Этот тезис вовсе не столь абстрактен, как это может показаться. Более того, он весьма важен для практики, и прежде всего для понимания процесса обучения, для педагогики. Все, кто имел дело с обучением детей, знают, что для ребенка любой признак, например "красный", вначале существует как неотъемлемый атрибут красных предметов — яблока, карандаша, мячика. Хотя ребенок шести — семи лет без труда разложит по разным кучкам красные, синие, зеленые предметы, сама цепочка<предмет–признак–класс>представляет для него непреодолимую трудность.

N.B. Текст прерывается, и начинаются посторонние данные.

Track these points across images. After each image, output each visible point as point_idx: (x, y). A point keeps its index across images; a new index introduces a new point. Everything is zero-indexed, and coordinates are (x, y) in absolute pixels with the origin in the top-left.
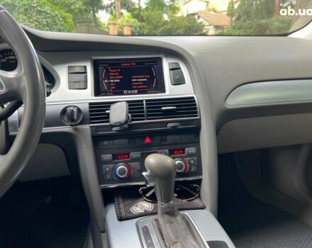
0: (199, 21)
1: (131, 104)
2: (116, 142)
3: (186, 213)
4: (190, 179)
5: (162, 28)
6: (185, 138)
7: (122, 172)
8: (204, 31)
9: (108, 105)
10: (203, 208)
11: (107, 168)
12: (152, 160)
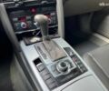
7: (24, 25)
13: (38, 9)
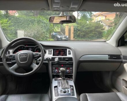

Он до поры не в силах освоить подобную операцию абстракции (т. е. перейти к иному модусу реальности), если в процессе обучения не создать для абстракции "языковую поддержку", например в виде слова красный.

Но и само слово для ребенка долгое время остается не именем класса, а, скорее, вещью. Тот уровень абстракции, который заключен в возможности говорить о разных предметах, что все они красные, круглые или твердые, достигается постепенно, в процессе освоения родного языка.